Submitting Monthly or Quarterly Forms: If an initial EOB indicates that the carrier DOES NOT require monthly form submittal take the time to go into Insurance Tab 1 and click on the box that says Hold Forms. Every time you mail a form that is not required it takes up some of your time to process the form. In addition, most companies will then send you a note that says no form is required which you have to open, review the account, etc. If an insurance carrier will be making quarterly payments be sure that the forms are set up to be sent quarterly (if required). Mailing monthly forms to a quarterly payer will waste a tremendous amount of time as well.

ViewPoint Subgroups for Insurance Follow Up: The following are some suggested subgroups that can greatly enhance the insurance follow up process. If you are not familiar with setting up new Subgroups go to ViewPoint Help > Index > Subgroups > Create/Edit for further directions. All of these are setup by beginning at the ViewPoint Main Menu and clicking Tools & Utilities -> SubGroup Design -> New. All of the fields for the criteria are found in the Financial category.

Insurance with Balance:
     Balance Greater than 0 and Insurance = Yes
Insurance with Amount Due:
     Amount Due Greater than 0 and Insurance = Yes
Insurance with Credit Balances:
     Balance Less than 0 and Insurance = Yes

ViewPoint Reports for Initial Follow Up: Now that you have your subgroups you are ready to run your reports. If there is any chance your insurance accounts have not been allocated correctly, the most useful report will be an Accounts Receivable Aging Report by Contract that is generated with the "Insurance with Balance"subgroup.

You will want to review all the accounts with a balance to see if they have been allocated in the way the insurance carrier really will be paying. The fastest way to so this is to look at the ledger of insurance payments to determine how payments have been sent. Re-allocating insurance accounts is time consuming if it has not been done before, but once corrected it is very easy to maintain.

If there are any accounts with credit balances it means one of two things. 1) The original amount expected from insurance was incorrect and the carrier legitimately owed more. This money would then need to be re-structured onto the insurance contract and allocated off the patient contract. 2) The carrier paid in excess of what they should have paid and the money needs to be refunded to the insurance carrier and posted as a negative receipt to the account.

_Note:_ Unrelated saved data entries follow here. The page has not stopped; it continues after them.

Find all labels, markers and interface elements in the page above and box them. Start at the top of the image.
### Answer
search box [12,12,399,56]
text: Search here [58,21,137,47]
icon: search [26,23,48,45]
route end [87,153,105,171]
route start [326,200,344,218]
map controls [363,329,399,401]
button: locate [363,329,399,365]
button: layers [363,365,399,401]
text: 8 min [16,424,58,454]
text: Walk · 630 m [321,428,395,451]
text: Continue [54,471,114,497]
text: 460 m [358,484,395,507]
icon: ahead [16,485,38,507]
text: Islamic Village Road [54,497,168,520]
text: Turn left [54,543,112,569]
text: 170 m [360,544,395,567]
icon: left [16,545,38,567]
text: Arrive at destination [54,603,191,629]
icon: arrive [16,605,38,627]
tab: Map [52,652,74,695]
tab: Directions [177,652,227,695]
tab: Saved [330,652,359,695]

Ideally credit balances for insurance should be addressed when the overpayment is received but checking for Credit Balances monthly is a good idea.

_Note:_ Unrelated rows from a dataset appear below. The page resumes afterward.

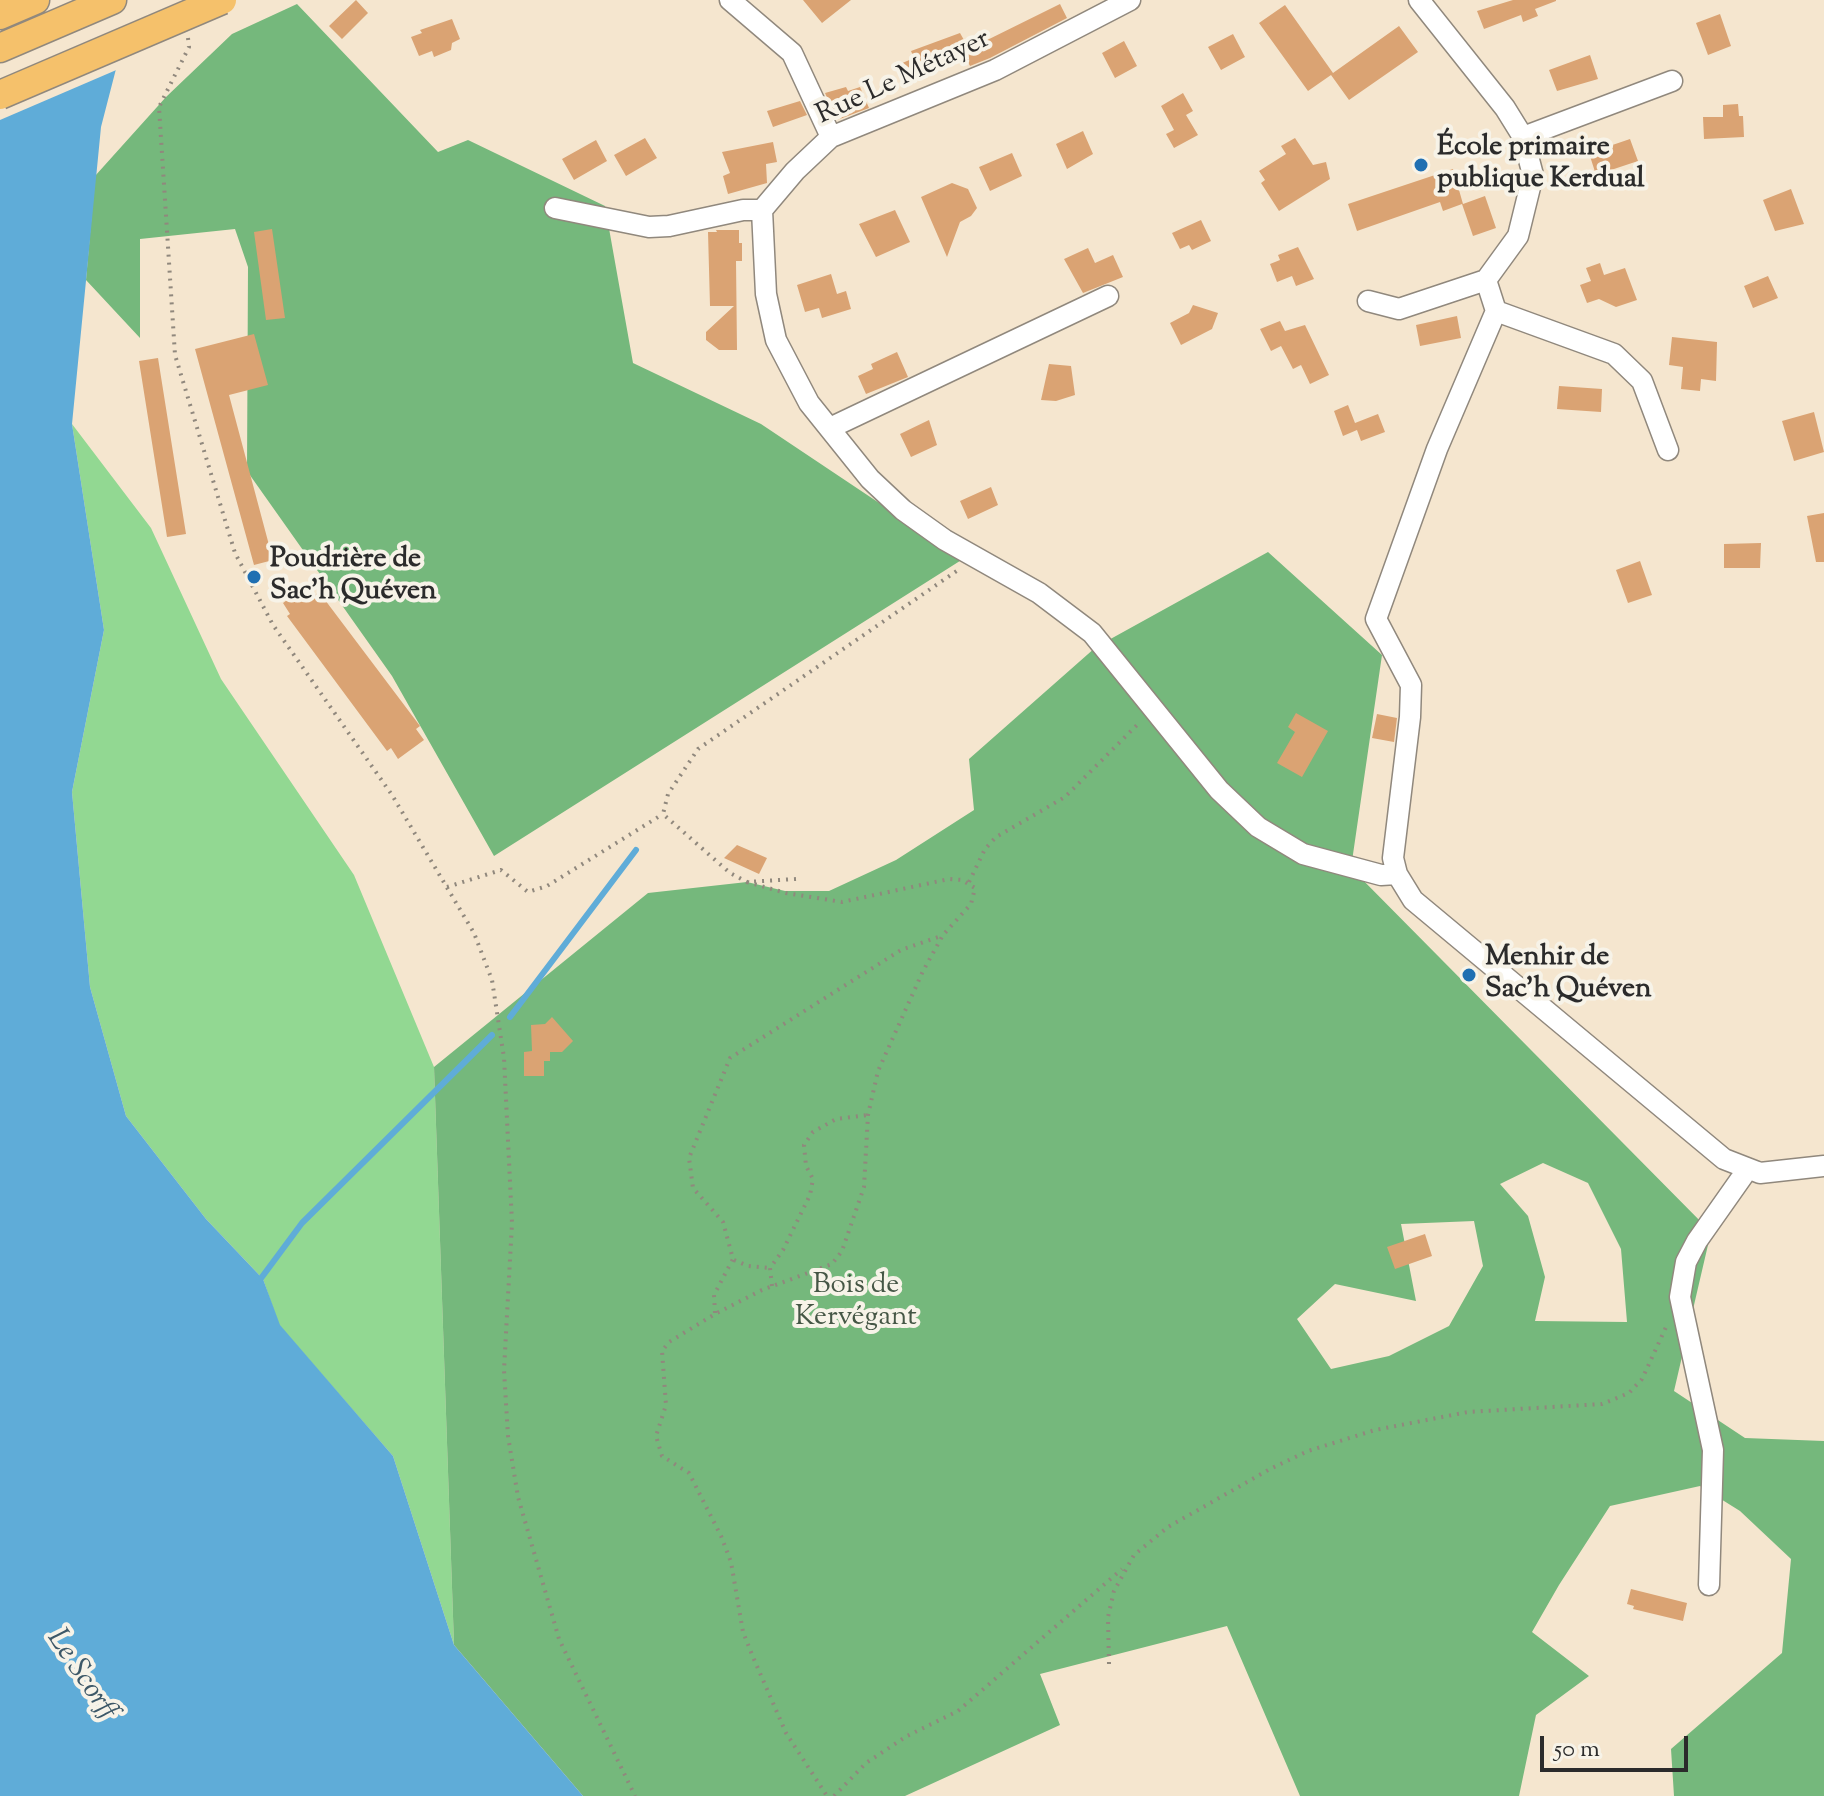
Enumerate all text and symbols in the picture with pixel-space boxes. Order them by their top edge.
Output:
street label: Rue Le Métayer [812,24,996,134]
place label: École primaire publique Kerdual [1437,132,1645,198]
marker: École primaire publique Kerdual [1412,156,1430,174]
place label: Poudrière de Sac'h Quéven [270,544,437,610]
marker: Poudrière de Sac'h Quéven [245,568,263,586]
place label: Menhir de Sac'h Quéven [1485,942,1652,1008]
marker: Menhir de Sac'h Quéven [1460,966,1478,984]
park label: Bois de Kervégant [795,1270,917,1336]
water label: Le Scorff [36,1623,124,1729]
scale bar [1544,1720,1692,1770]
text: 50 m [1554,1733,1600,1767]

ViewPoint Reports for Monthly Follow Up: There are two reports that will make insurance follow up a breeze. At least monthly, print an Accounts Receivable Aging by Contract Report that is using the Insurance with Amount Due subgroup. Now run an Insurance Detail Report with that same subgroup. These two reports give you two ways to review your insurance accounts. If you have allocated your insurance contracts correctly (FINALLY--all that hard work makes sense) you can clearly see which insurance carriers are behind in payment and need to be contacted. Any initial payments that are overdue will jump out at you because the full insurance benefit (e.g. $1,475) is past due. In the example here I can see that although the amount is showing up as 91+ days past due, we have received 63% of the fee, and completed 50% of the treatment. This lets me know that I need to check how the contract is allocated prior to calling the insurance carrier.

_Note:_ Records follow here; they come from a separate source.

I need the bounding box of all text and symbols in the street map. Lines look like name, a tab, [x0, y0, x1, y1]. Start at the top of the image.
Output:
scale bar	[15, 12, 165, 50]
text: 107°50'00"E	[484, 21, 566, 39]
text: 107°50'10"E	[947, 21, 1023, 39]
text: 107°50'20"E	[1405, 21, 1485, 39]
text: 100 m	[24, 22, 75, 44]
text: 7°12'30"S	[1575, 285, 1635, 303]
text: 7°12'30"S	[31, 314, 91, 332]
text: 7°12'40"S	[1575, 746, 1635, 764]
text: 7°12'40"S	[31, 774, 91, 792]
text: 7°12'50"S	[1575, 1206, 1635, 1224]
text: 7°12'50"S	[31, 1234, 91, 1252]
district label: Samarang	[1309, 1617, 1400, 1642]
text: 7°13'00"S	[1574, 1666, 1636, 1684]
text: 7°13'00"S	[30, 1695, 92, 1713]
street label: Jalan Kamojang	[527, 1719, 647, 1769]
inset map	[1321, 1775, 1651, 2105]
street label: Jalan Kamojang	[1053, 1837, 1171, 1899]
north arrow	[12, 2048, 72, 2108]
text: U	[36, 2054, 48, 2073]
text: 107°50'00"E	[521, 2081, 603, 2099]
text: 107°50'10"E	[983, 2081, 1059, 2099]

The little effort required to correct your current contracts and form submittals, continue to accurately track insurance on all subsequent New Patients, and make full use of the tools available in ViewPoint can mean so much: quicker responses to initial forms that contain the information required by the insurance carrier, fewer unnecessary forms when forms are not required, less postage, much less phone time spent on hold, focused follow up on the claims that actually are truly past due, steady cash flow on insurance balances, and best of all--happy Insurance Coordinators and Orthodontists!

Page last updated on Tuesday, March 06, 2007 11:07 AM.